I would like to report the capture of the two bigger barbel and indeed the chub, but we couldn’t induce them to feed, despite changes in bait and tactic. They remained tantalisingly close, skulking just beneath the surface water crowfoot. Finally, humiliated by defeat having persevered for weeks, we limped away, vowing not to return until next year. Instead, we went upstream to an old favourite swim of Trev’s, where a shallow run drops into a deepening pool of some repute.
Over the next few sessions, I caught bream, a few chub and two stunning barbel of 10lbs 10oz, and 12lbs 4oz and lost another double at the net. One other swim, into which we had thrown a few baits, lay in a small meadow and was crying out for further exploration. Remarkably, it too had seen little attention and despite my being sceptical of its credibility as a barbel swim, just into darkness the net was slipped under another beauty of 11lbs 12oz. We vowed to spend more time there next season, especially as my final double, a fish of 11lbs 4oz, came from the same swim a week later.

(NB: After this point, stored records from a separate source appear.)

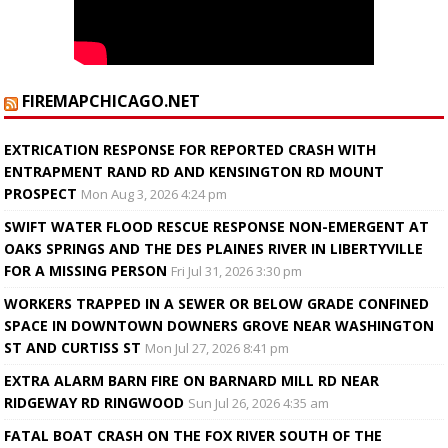
FIREMAPCHICAGO.NET
EXTRICATION RESPONSE FOR REPORTED CRASH WITH
ENTRAPMENT RAND RD AND KENSINGTON RD MOUNT
PROSPECT
Mon Aug 3, 2026 4:24 pm
SWIFT WATER FLOOD RESCUE RESPONSE NON-EMERGENT AT
OAKS SPRINGS AND THE DES PLAINES RIVER IN LIBERTYVILLE
FOR A MISSING PERSON
Fri Jul 31, 2026 3:30 pm
WORKERS TRAPPED IN A SEWER OR BELOW GRADE CONFINED
SPACE IN DOWNTOWN DOWNERS GROVE NEAR WASHINGTON
ST AND CURTISS ST
Mon Jul 27, 2026 8:41 pm
EXTRA ALARM BARN FIRE ON BARNARD MILL RD NEAR
RIDGEWAY RD RINGWOOD
Sun Jul 26, 2026 4:35 am
FATAL BOAT CRASH ON THE FOX RIVER SOUTH OF THE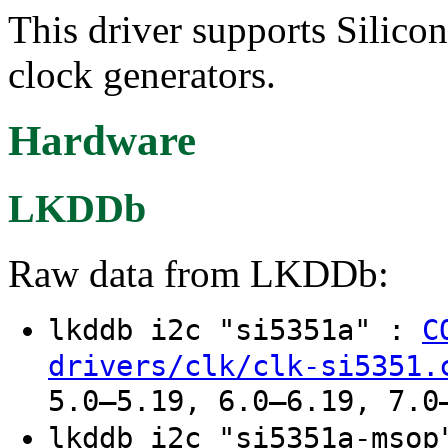
This driver supports Sili
clock generators.
Hardware
LKDDb
Raw data from LKDDb:
lkddb i2c "si5351a" :
C
drivers/clk/clk-si5351.
5.0–5.19, 6.0–6.19, 7.0
lkddb i2c "si5351a-mso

An impromptu session, grabbed after a couple of hours of centre-pin tuition for my little brother, just about topped off my season. I hadn’t fished this particular swim for several seasons and had only chosen to out of nostalgia. I decided to show it one of Dick’s boilies, which, on my second cast, snared what we initially took to be a barbel and which fought like one for about 20 seconds.

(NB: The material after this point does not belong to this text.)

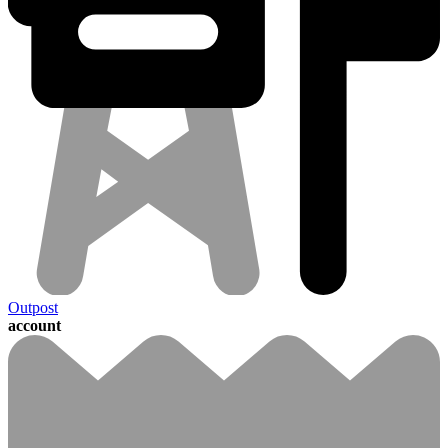
Outpost
account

However, when what could have been initially taken for a grass carp, save for its big white lips, slipped over the rim of the net, we gasped in unison. Both Trevor and I shared PB chub of 6lb 12oz and we knew that this one was something a bit special. We gave my brother a shout; there was a strong possibility that none of us would witness another of its size in our lifetimes and when, along with our nerves, my scales settled on 8lbs 1oz, I was fairly convinced that we wouldn’t! She lay in the shallows at our feet, recovering with her head to the current for some seconds and we agreed that, even at over 8lb she was still outsized by the “bloody hell, bloody hell” chub we hadn’t dare put a number on. The urge to return to the river next morning, was outweighed by my anxious preoccupation with verification of scale accuracy, I needn’t have been concerned, the weight stood.
The Avon barbel’s powerful, pugnacious, obstinate and unrivalled determination in combat would test the abilities of most anglers, all in all not a bad season. Roll on next year.